Ushahidi the platform is a piece of software, not a methodology. The Ushahidi platform allows users to map information of interest to them. I like to think of it as democratizing map making in the style of neogeography. How users choose to collect the information they map is where methodology comes in. Users themselves select which methodology they want to use, such as representative sampling, crowdsourcing, etc. In other words, Ushahidi is not exclusively a platform for crowdsourcing. Nor is Ushahidi restricted to mapping crisis information. A wide range of events can be mapped using the platform. Non-events can also be mapped, such as football stadiums, etc.
The platform versus methodology distinction is significant. Why? Because new users often don’t realize that they themselves need to think through which methodology they should use to collect information. Furthermore, once they’ve chosen the methodology, they need to set up the appropriate tools to collect information using that methodology, and then collect.
For example, if a user wants to collect election data using representative sampling, they will need to ensure that they select a sample of polling stations that are likely to be representative of the overall population in terms of voting behavior.
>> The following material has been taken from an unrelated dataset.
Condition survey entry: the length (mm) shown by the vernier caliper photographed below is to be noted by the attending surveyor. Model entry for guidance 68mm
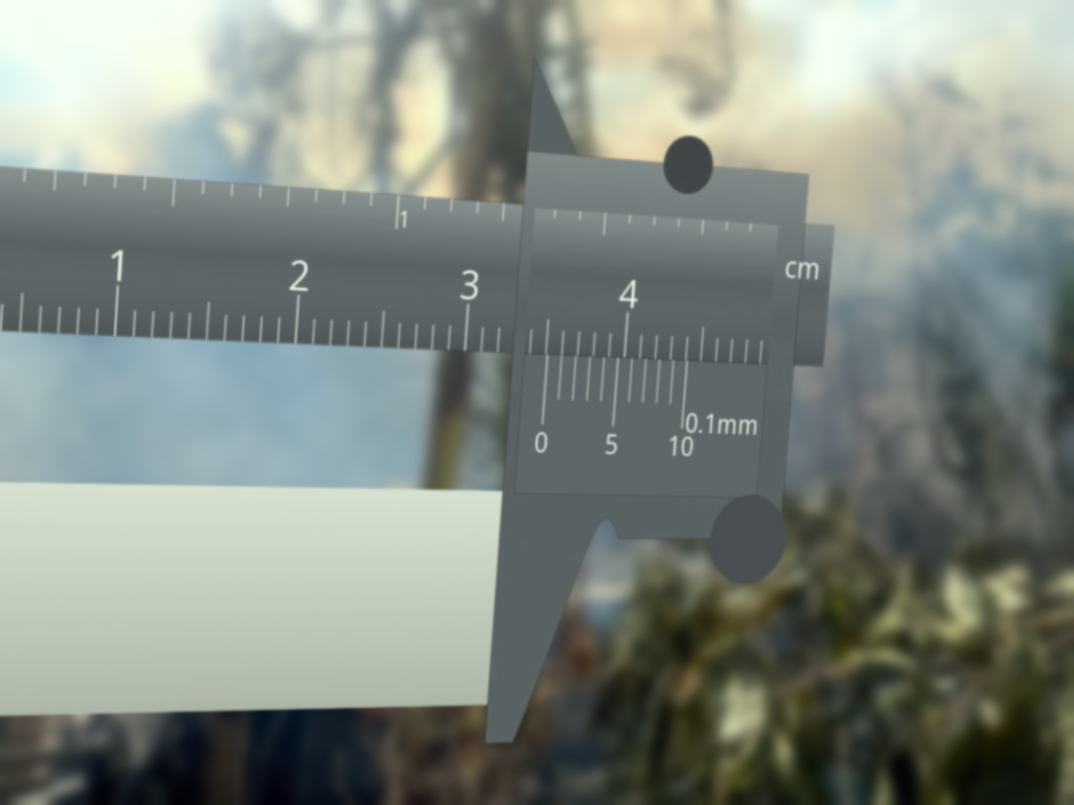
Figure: 35.1mm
They will then need to decide whether they want to use SMS, email, phone calls, etc., to relay that information. Next, they’ll want to hire trusted monitors and train them on what and how to report. But none of this has anything to do with Ushahidi the platform.
Here’s an analogy: Microsoft Word won’t tell me what methodology to use if I want to write a paper on the future of technology. That is up to me, the author, to decide. If I don’t have any training in research methods and design, then I need to get up to speed independently. MS Word won’t provide me with insights on research methods. MS Word is just the platform. Coming back to Ushahidi, if an organization does not have adequate expertise, staff, capacity, time and resources to deploy Ushahidi, that is not the fault of the platform.
In many ways, the use of Ushahidi will only be as good as the organization or persons using the tool.
As my colleague Ory aptly cautioned: “Don’t get too jazzed up about Ushahidi. It is only 10% of the solution.” The other 90% is up to the organization using the platform. If they don’t have their act together, the Ushahidi platform won’t change that. If they do and successfully deploy the Ushahidi platform, then at least 90% of the credit goes to them.
Ushahidi the organization is a non-profit tech company. The group is not a humanitarian organization. We do not take the lead in deployments. In the case of Haiti, I launched the Ushahidi platform at The Fletcher School (where I am a PhD student) and where graduate students (not Ushahidi employees) created a “live” map of the disaster for several weeks. The Ushahidi tech team provided invaluable technical support around the clock during those weeks. It was thus a partnership led by The Fletcher Team.
We do not have a comparative advantage in deploying platforms and our core mission is to continue developing the Ushahidi platform. On occasion, we partner on select projects but do not take the lead on these projects. Why do we partner at all? Because we are required to diversify our business model as part of the grant we received from the Omidyar Network. And I think that’s a good idea.